The Constitutionality of Social Cost — Liberty is Dangerous

December 5th, 2010

Liberty is dangerous. The freedom to speak freely allows people to preach hate, violence, intolerance, and even foment revolution. The freedom of the press permits the media to report on matters that harm national security. The freedom of association allows people to congregate, and perhaps incite violence. The freedom to be secure in one’s persons, houses, papers, and effects against unreasonable searched and seizures permits people to possess the fruits and instrumentalities of crime with impunity. Inculpatory evidence seized in violation of this right is generally inadmissible during trial. Likewise, a violation of a person’s Miranda rights renders any confessions—even an uncoerced inculpatory confession—inadmissible.  Procedural rights during the criminal trial—including the right to grand jury indictment, the right against self-incrimination, the right against double jeopardy, the right of compulsory process, the right of confrontation, the right of a speedy and public trial, the right of trial by jury—all make the prosecution of guilty defendants significantly harder.

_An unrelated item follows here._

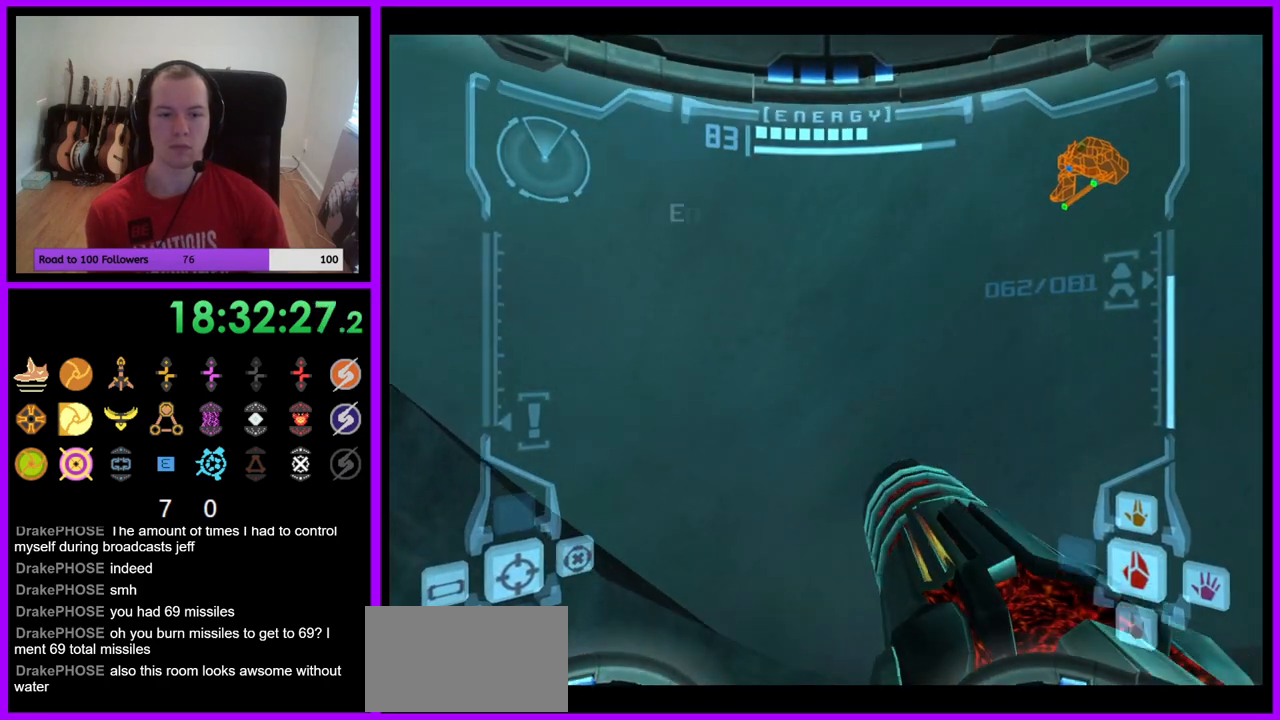
{"buttons": [], "left_stick": "right", "right_stick": "center", "events": [[83, "left_stick", "down"], [100, "L1", "down"], [233, "left_stick", "center"], [433, "L1", "up"], [467, "left_stick", "right"]]}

The due process clause, which imposes limitations on all government actions, places the burden of proof beyond a reasonable doubt on the prosecution—an additional, nearly insurmountable burden for conviction. The right to non-excessive bail and reasonable fines make it easier for suspects to avoid prison during prosecutions, and perhaps, allows them to abscond before trial. The right against cruel and unusual punishments removes certain forms of punishment from the quiver of the state, thereby limiting the ability to punish those found guilty of a crime. The right of habeas corpus ensures that a person—however dangerous—cannot be indefinitely detained without proper procedures. The right to keep and bear arms allows people to possess implements of destruction. Simply put, liberty is dangerous.

The protection of individual rights yields significant social costs, or in economic terminology, negative externalities. Securing liberty is inversely proportional to the power of the government to order society. The more individual liberty we have, the harder it is for the government to maintain the health, safety, and welfare of the state. The less our individual liberty matters, the easier it is for the state to do as it wishes.

Even though they are dangerous, these social costs take on a constitutional dimension, and consequently demand judicial protection—or more precisely, judicial toleration of the negative externalities. Courts cannot permit the infringement of rights simply because the exercise of that right can be harmful to society. While Courts are free to use ad-hoc balancing tests to weigh social harms in non-constitutional contexts—ranging from the simple determination of reasonable care and negligence in a tort case to balancing the equities in a complex ERISA case—in the context of Constitutional rights, the frameworks are different. In the context of due process analyses, tiers of scrutiny help to inform the appropriate burden that is placed on the state in order to infringe the liberty of the individual. In the context of free speech analysis, doctrines of prior restraint, obscenity, and overbreadth, place limitations on how the government can limit the freedom of speech. In the context of criminal procedure rights, various strands of the exclusionary rule and Miranda warnings control the admissibility of evidence tainted through Constitutional violation.

However, in the context of the Second Amendment, long-standing prohibitions on gun control laws—even those laws passed before the Second Amendment was constitutionally recognized as an individual right—are presumptively constitutional, and the state has unfettered access to limit access to guns in “sensitive places.” This categorical approach is separate and distinct from the protection of any other constitutional right. Further, the entire protection of the right is premised and grounded on minimizing the social harm, as opposed to maximizing the individual liberty interests in the Second Amendment.

Justice Alito, reaffirming Justice Scalia’s Heller dicta, notes that “longstanding regulatory measures” and laws limiting bearing of arms in “sensitive places” are not to be doubted. According to the dissenting Justices of the “least dangerous branch,” the right to keep and bear arms is unlike all others, and is the most dangerous right. In the words of Justice Stevens the “liberty interest” protected by the Second Amendment is “dissimilar from those we have recognized in its capacity to undermine the security of others,” and “firearms have a fundamentally ambivalent relationship to liberty.”  According to Justice Breyer, “unlike other forms of substantive liberty, the carrying of arms for that purpose often puts others lives at risk.”

Some rights are more dangerous than others. Or more precisely, the Supreme Court has determined that some rights are more dangerous than others—in particular the right to keep and bear arms. The purpose of this inquiry to consider how the Court has treated the constitutionality of these social costs, and to compare and contrast the frameworks it has used to protect the “most dangerous rights.”